Collected data:

_ _ _ _

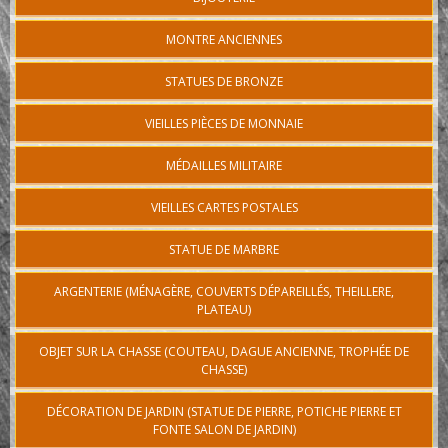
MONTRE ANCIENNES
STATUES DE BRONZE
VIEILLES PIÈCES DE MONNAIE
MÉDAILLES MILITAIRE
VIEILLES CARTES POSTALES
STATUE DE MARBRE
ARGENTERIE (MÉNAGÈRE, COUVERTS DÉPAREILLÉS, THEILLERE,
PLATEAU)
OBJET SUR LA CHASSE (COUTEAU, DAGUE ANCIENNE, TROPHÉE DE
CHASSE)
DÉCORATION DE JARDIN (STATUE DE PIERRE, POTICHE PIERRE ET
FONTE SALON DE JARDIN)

_ _ _ _

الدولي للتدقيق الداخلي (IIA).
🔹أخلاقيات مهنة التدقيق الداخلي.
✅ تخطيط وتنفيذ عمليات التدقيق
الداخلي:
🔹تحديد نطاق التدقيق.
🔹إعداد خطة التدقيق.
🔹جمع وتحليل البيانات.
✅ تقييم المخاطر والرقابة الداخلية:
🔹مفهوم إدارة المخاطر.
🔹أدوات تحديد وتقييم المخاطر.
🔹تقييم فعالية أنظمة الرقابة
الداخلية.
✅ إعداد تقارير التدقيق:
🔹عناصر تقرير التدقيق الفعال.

_ _ _ _

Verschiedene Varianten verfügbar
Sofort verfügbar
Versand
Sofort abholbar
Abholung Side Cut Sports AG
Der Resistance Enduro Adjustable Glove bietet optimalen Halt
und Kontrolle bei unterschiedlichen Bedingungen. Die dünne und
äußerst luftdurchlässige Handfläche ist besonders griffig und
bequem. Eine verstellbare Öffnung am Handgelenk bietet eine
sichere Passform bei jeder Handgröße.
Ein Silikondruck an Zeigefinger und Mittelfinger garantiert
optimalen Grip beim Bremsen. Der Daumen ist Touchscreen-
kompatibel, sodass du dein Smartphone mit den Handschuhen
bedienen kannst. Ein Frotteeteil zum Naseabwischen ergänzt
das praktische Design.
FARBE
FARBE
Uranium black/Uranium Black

_ _ _ _

Exercise aim: From the entries above, print the lines beginning at the one with "MONTRE ANCIENNES" and stopping after the one with "FONTE SALON DE JARDIN)", exactly as written and with nothing else.

Written answer:
MONTRE ANCIENNES
STATUES DE BRONZE
VIEILLES PIÈCES DE MONNAIE
MÉDAILLES MILITAIRE
VIEILLES CARTES POSTALES
STATUE DE MARBRE
ARGENTERIE (MÉNAGÈRE, COUVERTS DÉPAREILLÉS, THEILLERE,
PLATEAU)
OBJET SUR LA CHASSE (COUTEAU, DAGUE ANCIENNE, TROPHÉE DE
CHASSE)
DÉCORATION DE JARDIN (STATUE DE PIERRE, POTICHE PIERRE ET
FONTE SALON DE JARDIN)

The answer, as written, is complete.